In der leeren Halle 4: Als Sieger der Jovoto Community ging die Stage 2.0 von Filip Gavril hervor. Eine Buchartige Bühne, durch deren Seiten man hindurch laufen kann und sich somit für jede Seite der Hintergrund wechselt. Keine bahnbrechende neue Idee, aber ziemlich schön.
Der Bühnenverein hat auch eine Liste der acht interessantesten Ideen zusammengestellt, ihr Liebling war „Got it? So use it!“ von mikaR, die sie auch vorstellten. Eine App die jeder Zuschauer mit seinem eigenen (oder vom Theater geliehenen) Smartphone oder Tablet nutzen kann, um während der Vorstellung ins Geschehen einzugreifen. Oder auch um den Blickwinkel zu wechseln. Durch eine Kameraperspektive vom Kopf des Schauspielers aus, um die Geschichte aus einer anderen Sicht zu sehen. Hoffentlich ist sie das endlich, die Rettung des Abendlandes.

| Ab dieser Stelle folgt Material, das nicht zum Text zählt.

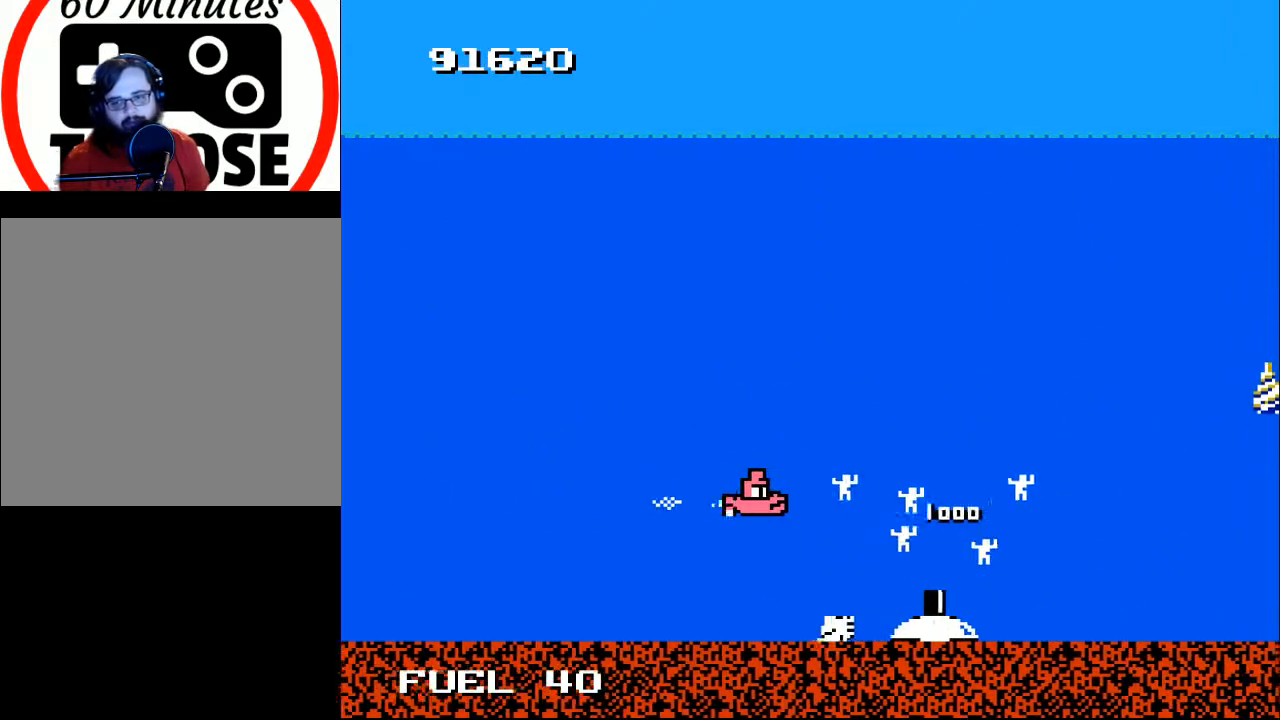
{"buttons": ["DPAD_DOWN", "DPAD_RIGHT"], "right_stick": "center", "events": [[100, "DPAD_RIGHT", "down"], [200, "DPAD_UP", "down"], [333, "A", "down"], [400, "DPAD_UP", "up"], [433, "DPAD_DOWN", "down"], [467, "A", "up"]]}
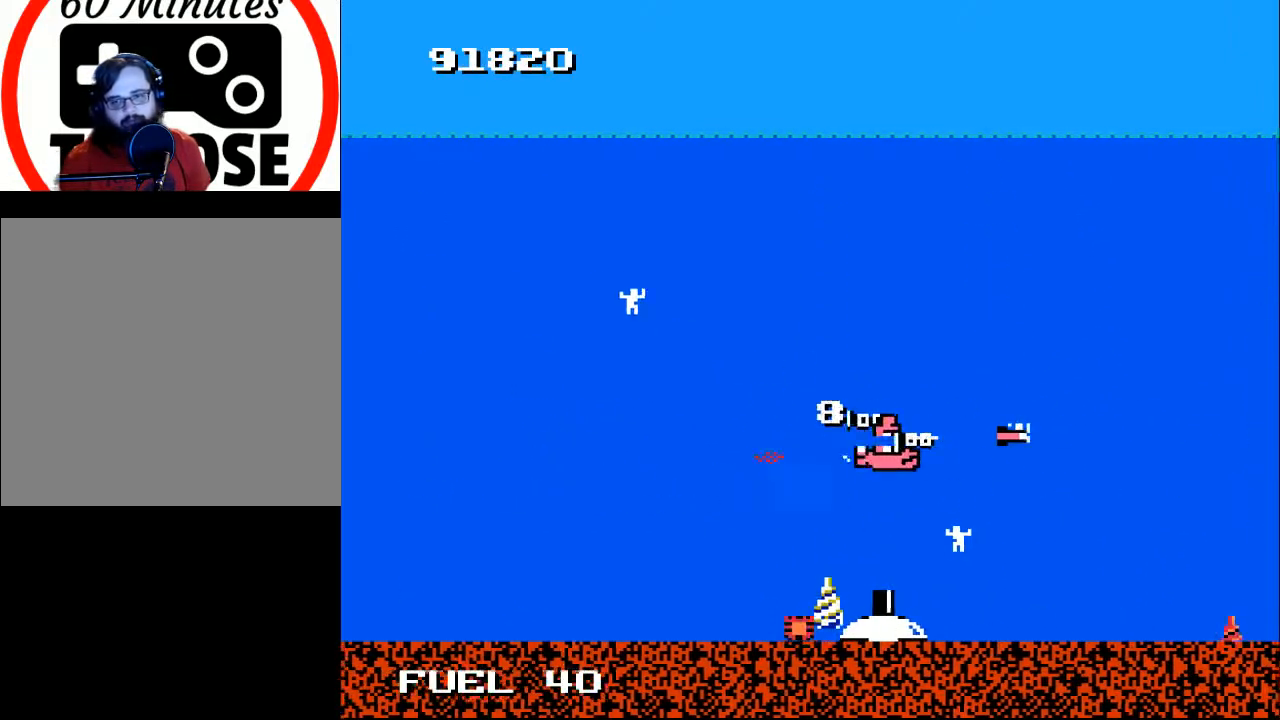
{"buttons": ["A"], "right_stick": "center", "events": [[67, "A", "down"], [100, "DPAD_DOWN", "up"], [200, "A", "up"], [233, "DPAD_UP", "down"], [267, "A", "down"], [400, "A", "up"], [400, "DPAD_RIGHT", "up"], [500, "A", "down"], [500, "DPAD_UP", "up"]]}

Die acht Ideen, die die Vertreter des Deutschen Bühnenvereins am spannendsten fanden, werden bei der nächsten Tagung einander vorgestellt, um zu sehen, ob sich die ein oder andere Idee umsetzen lässt.
Die Erfahrung allerdings, dass es irgendwie ansteckend sein kann, eine Online-community über mögliche Zukunftsvisionen des Theaters beraten zu lassen, ließ eine sehr vielversprechende Idee entstehen: So etwas als Dauereinrichtung. Ein Theater-Think-Tank. Viele wissen immer mehr als Einzelne. Und wo hat das neue Wir-Gefühl Platz, wenn nicht am Theater.
Ich kann mir vorstellen, dass eine feste Anzahl an Inszenierungen grundsätzlich per Thinktank entsteht. Ähnlich wie die Spielplanwahl am Thalia Theater, eben eine demokratische Inhaltsfindung einer Inszenierung. Ich weiß, die großartigsten Kreativen sind schon längst am Theater. All jungen Regisseure und Künstler, die sich im Großraum Theater und performative Kunst bewegen, wären auch auf die Ideen der Jovotaner gekommen. Locker.
Ich finde es ziemlich vorstellbar, einen kollektiven Geburtsprozess einer Inszenierung im Web abzuhalten und dann untereinander nur abzustimmen, wer es letztendlich umsetzt. Als Stellvertreter und Abgeordneter des Thinktanks. Die Inszenierung wäre ein Produkt der Community, dessen Entstehung man online verfolgen kann. Es würde eine andere Dynamik ins Theater reinspülen, die die Trennung von Off- und Stadt Theater weiter verwässern könnte, weil es ein „Wir“ behauptet.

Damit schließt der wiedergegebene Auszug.